Selected passage:

*** Begin section ***

The Tao of Enoch Doyle Jeter
article by Michael DeVault | photos by Brad Arender
Bayou Artist Enoch Doyle Jeter is, perhaps, at the pinnacle of his artistic career. But in spite of his works garnering international attention and acclaim, Jeter still considers himself on the road to becoming an artist, and it’s okay with him if he never reaches the end of that road.
It’s August 16, 1969, and a family is driving across rural New York. Rain has fallen through the night, and in spite of more rain on the way, two cousins on the back seat of the car can hardly contain their excitement. With just a few more miles of country back roads to go, they’re getting their wish–a promised single day at Woodstock.
“My aunt and uncle said to pick one day and they’d get us there, because they knew the back roads,” Enoch Doyle Jeter tells BayouLife. Without knowledge of those Catskill Mountains byways, getting anywhere near the festival site was almost impossible. Traffic backed up for miles in every direction. Adding to the misery of reaching the festival was the weather, uncooperatively windy, gray and wet. Jeter’s family lived just 17 miles from the site, and for months, they had been hearing about the festival, even before it moved from its namesake site in Woodstock, NY to Max Yasgur’s 600-acre dairy farm. “As it turns out, my uncle was a casual friend with Max Yasgur,” says Jeter, known to his friends and family by his middle name, Doyle.

*** End section ***

Information shown:
*** Begin section ***

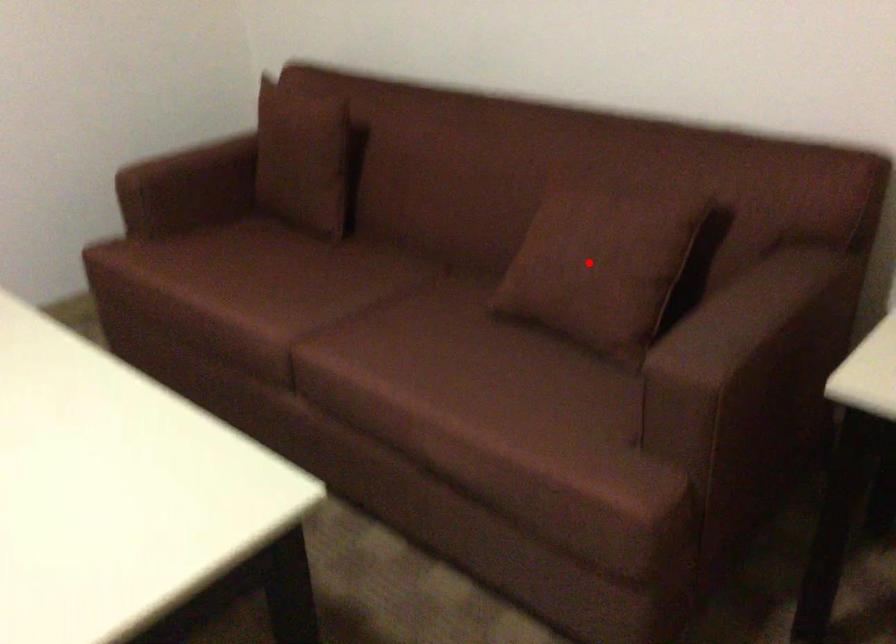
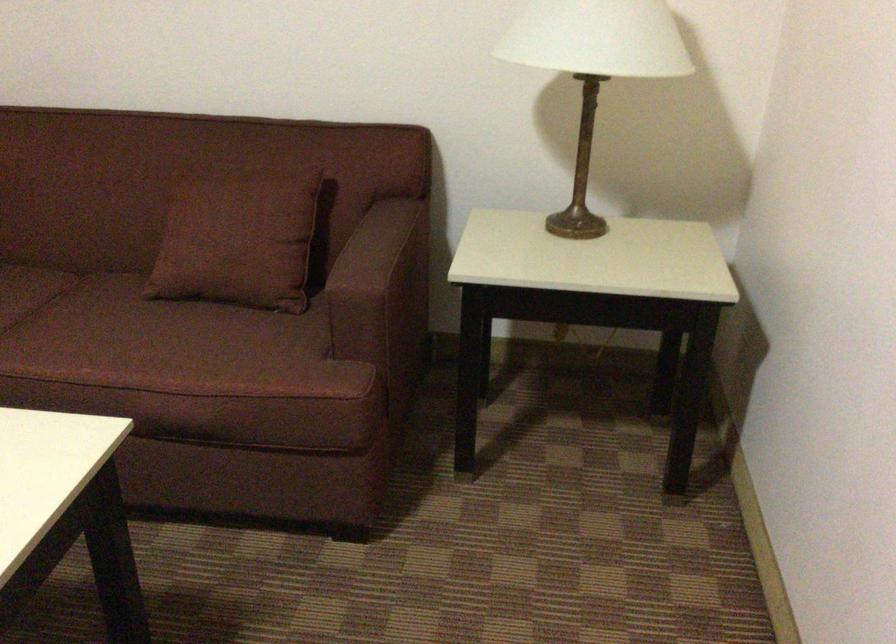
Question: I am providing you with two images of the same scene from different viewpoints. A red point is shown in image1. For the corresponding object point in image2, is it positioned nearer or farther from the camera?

*** End section ***

What is required: Copy the passage from the article on Enoch Doyle Jeter word for word, starting at the words "The Tao of Enoch" and ending after the words "of that road.".

Response for this exercise:
The Tao of Enoch Doyle Jeter
article by Michael DeVault | photos by Brad Arender
Bayou Artist Enoch Doyle Jeter is, perhaps, at the pinnacle of his artistic career. But in spite of his works garnering international attention and acclaim, Jeter still considers himself on the road to becoming an artist, and it’s okay with him if he never reaches the end of that road.